You just never know what is going to happen at that pier. The deep-water Newport Canyon slopes down sharply from the end of the pier and species rare or uncommon to most piers sometimes make the journey up from the hidden depths to partake of the yummy offerings cast out by the hoards of anglers who visit the pier (it’s almost always crowded). That variety by the way has resulted in over 40 species of fish for me from the pier, one of the main reasons why I still hold it so special.

Queenfish, Pacific Hake and Jack Mackerel — Newport Pier, 1962

Most days that summer I would be able to get in a few hours of fishing before work. What fish I caught were stored in the café’s cooler and quite often I was also able to get in a few hours of fishing after work. Of course the ride back home wasn’t nearly the same exhilarating ride that I had experienced in the pre-dawn hours. The ride was now up the hill, fighting the traffic, and (hopefully) carrying home some fish for dinner.

I never knew how poor we were, I just knew that the fish I brought home made up a large portion of our military diet—fish and macaroni and cheese (three or four nights a week). I learned how to clean and cook fish and discovered that not all fish taste the same— halibut good, hake bad, croakers good, mackerel not so good. I began a life-long interest in cooking and eating fish that parallels to some degree my interest in fishing.

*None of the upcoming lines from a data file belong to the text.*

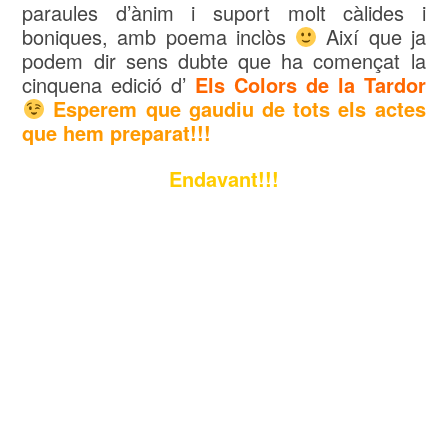
paraules d’ànim i suport molt càlides i
boniques, amb poema inclòs
Així que ja
podem dir sens dubte que ha començat la
cinquena edició d’
Els Colors de la Tardor
Esperem que gaudiu de tots els actes
que hem preparat!!!
Endavant!!!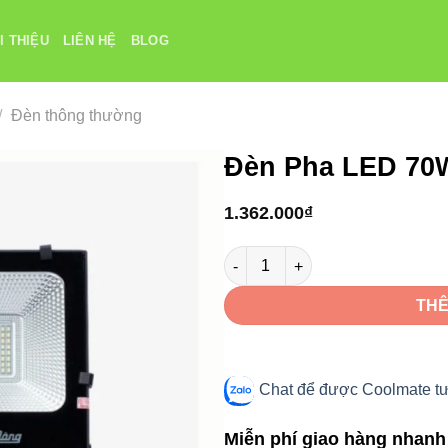
I THIỆU
LIÊN HỆ
BLOG
/
Đèn thông thường
Đèn Pha LED 70
1.362.000
₫
Đèn Pha LED 70W CP06 70W số 
THÊ
Chat để được Coolmate tư 
Miễn phí giao hàng nhanh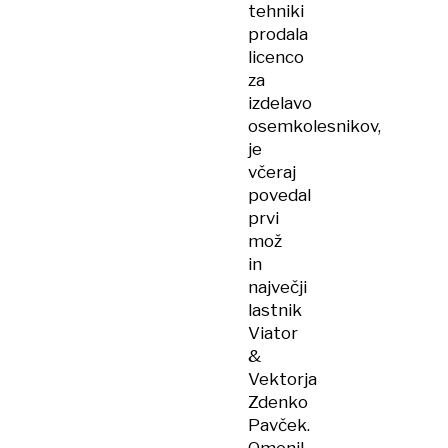
tehniki
prodala
licenco
za
izdelavo
osemkolesnikov,
je
včeraj
povedal
prvi
mož
in
največji
lastnik
Viator
&
Vektorja
Zdenko
Pavček.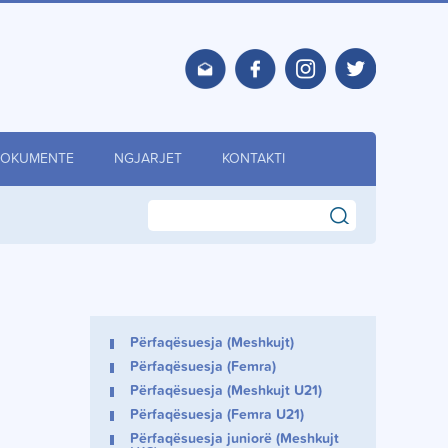
OKUMENTE
NGJARJET
KONTAKTI
search
Përfaqësuesja (Meshkujt)
Përfaqësuesja (Femra)
Përfaqësuesja (Meshkujt U21)
Përfaqësuesja (Femra U21)
Përfaqësuesja juniorë (Meshkujt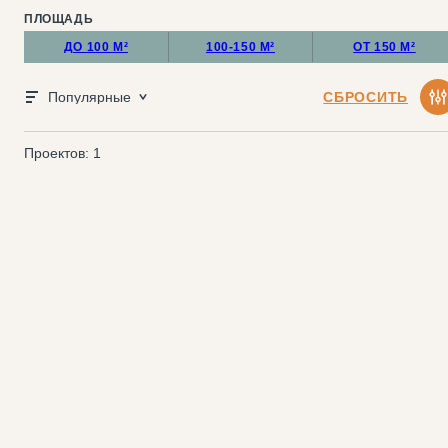
ПЛОЩАДЬ
ДО 100 М²
100-150 М²
ОТ 150 М²
Популярные
СБРОСИТЬ
Проектов: 1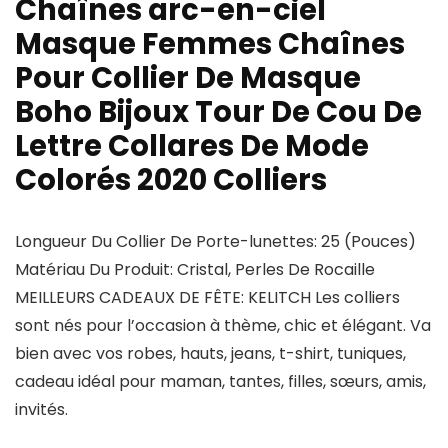
Chaînes arc-en-ciel
Masque Femmes Chaînes
Pour Collier De Masque
Boho Bijoux Tour De Cou De
Lettre Collares De Mode
Colorés 2020 Colliers
Longueur Du Collier De Porte-lunettes: 25 (Pouces)
Matériau Du Produit: Cristal, Perles De Rocaille
MEILLEURS CADEAUX DE FÊTE: KELITCH Les colliers
sont nés pour l’occasion à thème, chic et élégant. Va
bien avec vos robes, hauts, jeans, t-shirt, tuniques,
cadeau idéal pour maman, tantes, filles, sœurs, amis,
invités.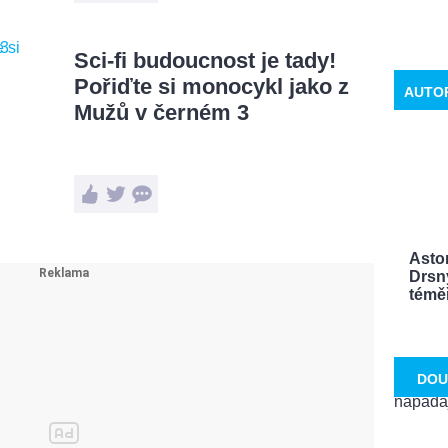
Sci-fi budoucnost je tady!
Pořiďte si monocykl jako z
AUTO
Mužů v černém 3
Aston
Drsn
témě
DOU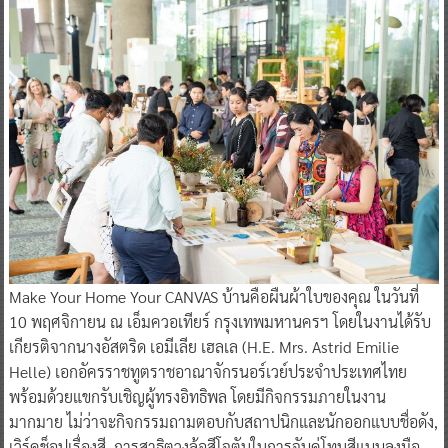
Make Your Home Your CANVAS บ้านคือผืนผ้าใบของคุณ ในวันที่
10 พฤศจิกายน ณ เอ็มควอเทียร์ กรุงเทพมหานครฯ โดยในงานได้รับ
เกียรติจากนางอัสตริด เอมีเลีย เฮลเล (H.E. Mrs. Astrid Emilie
Helle) เอกอัครราชทูตราชอาณาจักรนอร์เวย์ประจำประเทศไทย
พร้อมด้วยแขกรับเชิญผู้ทรงอิทธิพล โดยมีกิจกรรมภายในงาน
มากมาย ไม่ว่าจะกิจกรรมถามตอบกับสถาปนิกและนักออกแบบชื่อดัง,
เวิร์คช็อปเรื่องสี, การสาธิตวงล้อสีโจตันในการจับคู่โทนสีแบบลงมือ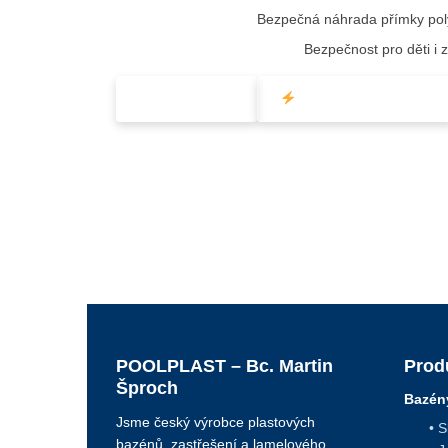
Bezpečná náhrada přímky po
Bezpečnost pro děti i z
✓ BEZPEČNÉ
ÚSPORA ENERGIE
POOLPLAST – Bc. Martin
Prod
Šproch
Bazén
Jsme český výrobce plastových
• 
bazénů, zastřešení a lamelového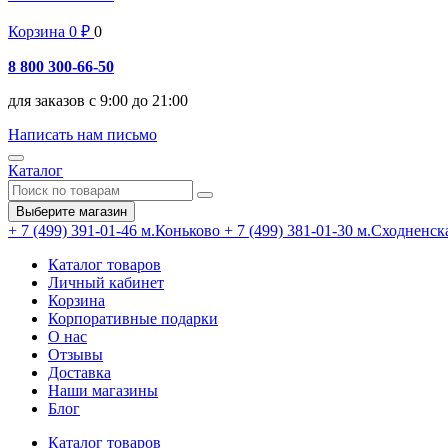
Корзина
0
₽
0
8 800 300-66-50
для заказов с 9:00 до 21:00
Написать нам письмо
Каталог
Выберите магазин
+ 7 (499) 391-01-46
м.Коньково
+ 7 (499) 381-01-30
м.Сходненск
Каталог товаров
Личный кабинет
Корзина
Корпоративные подарки
О нас
Отзывы
Доставка
Наши магазины
Блог
Каталог товаров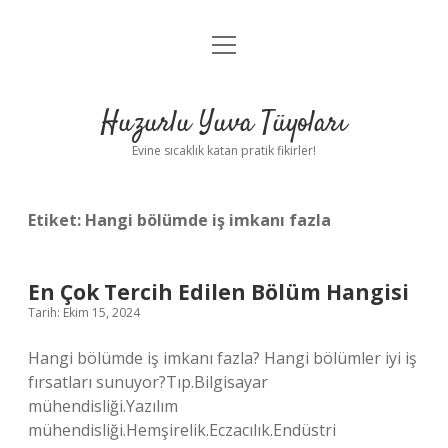
menüyü
Anasayfa
aç
Gizlilik Politikası
Huzurlu Yuva Tüyoları
Yasal Uyarı
Evine sıcaklık katan pratik fikirler!
Hakkımızda
Etiket:
Hangi bölümde iş imkanı fazla
En Çok Tercih Edilen Bölüm Hangisi
Tarih: Ekim 15, 2024
Hangi bölümde iş imkanı fazla? Hangi bölümler iyi iş
fırsatları sunuyor?Tıp.Bilgisayar
mühendisliği.Yazılım
mühendisliği.Hemşirelik.Eczacılık.Endüstri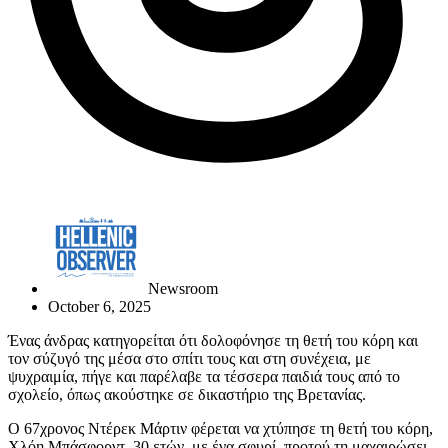
Newsroom
October 6, 2025
Ένας άνδρας κατηγορείται ότι δολοφόνησε τη θετή του κόρη και
τον σύζυγό της μέσα στο σπίτι τους και στη συνέχεια, με
ψυχραιμία, πήγε και παρέλαβε τα τέσσερα παιδιά τους από το
σχολείο, όπως ακούστηκε σε δικαστήριο της Βρετανίας.
Ο 67χρονος Ντέρεκ Μάρτιν φέρεται να χτύπησε τη θετή του κόρη,
Χλόη Μπάσφορντ, 30 ετών, με ένα σφυρί, προτού τη μαχαιρώσει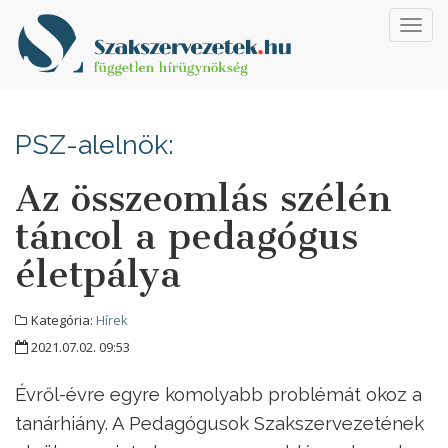
Toggl
navig
PSZ-alelnök:
Az összeomlás szélén
táncol a pedagógus
életpálya
Kategória:
Hírek
2021.07.02. 09:53
Évről-évre egyre komolyabb problémát okoz a
tanárhiány. A Pedagógusok Szakszervezetének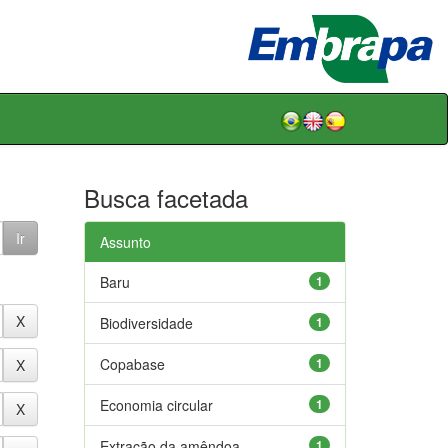
Busca facetada
Assunto
Baru
1
Biodiversidade
1
Copabase
1
Economia circular
1
Extração da amêndoa
1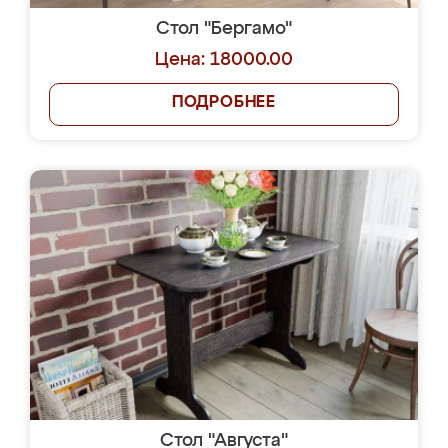
Стол "Бергамо"
Цена: 18000.00
ПОДРОБНЕЕ
Стол "Августа"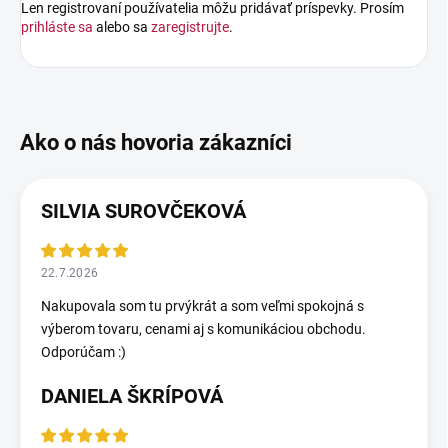
Len registrovaní používatelia môžu pridávať príspevky. Prosím
prihláste sa
alebo sa
zaregistrujte
.
SILVIA SUROVČEKOVÁ
22.7.2026
Nakupovala som tu prvýkrát a som veľmi spokojná s
výberom tovaru, cenami aj s komunikáciou obchodu.
Odporúčam :)
DANIELA ŠKRÍPOVÁ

Costa Mesa 1963 — My brother John taking some pictures of my barracuda

In the summer of ’63 we moved down to San Diego where I would search out and fish from several new piers—Shelter Island, Imperial Breach, Ocean Beach (after 1966) and the pier where it had started—Crystal Pier. Each would provide new experiences and new chances to learn but I still consider the relatively short time I had at the Newport Pier as the nexus point that led to my life-long addiction to pier fishing. Just as certain, my love for three species certainly dates from those days—the hard fighting bonito, the tasty halibut, and the tasty but dangerous sculpin. Most important though, I learned the discipline of working from that job at the café and the discipline of fishing from those visits to that venerable old pier.

I’ve detailed my experiences in greater detail in Pier Fishing In California but important were several lessons that every angler should remember. The first is to listen and learn from those that came before you. The regulars will generally share their information once they have confidence in you, but you may need to be humble and the key term here is to listen. Second is to tone your observational skills. What works, what doesn’t, what differences are needed for different species and different conditions? Watch the regulars, jot down what you see, and learn to predict what will work for you. Third is to practice, practice, and practice. There is nothing that is as stimulating and meaningful as the time you actually spend on the pier. Regulars are people that are out on their favorite piers day after day, week after week, and they normally know what will work based on experience. So become a regular. Last, but not least, is to be cognizant of the fact that life is truly a lifetime venture in learning. As you traverse the nooks and crannies that will confront you over the years be willing to have an open mind and realize that there is always someone out there from which you can learn. Learning and then practicing what you have learned will produce over time a master angler, one who can then impact and teach the new generation of anglers.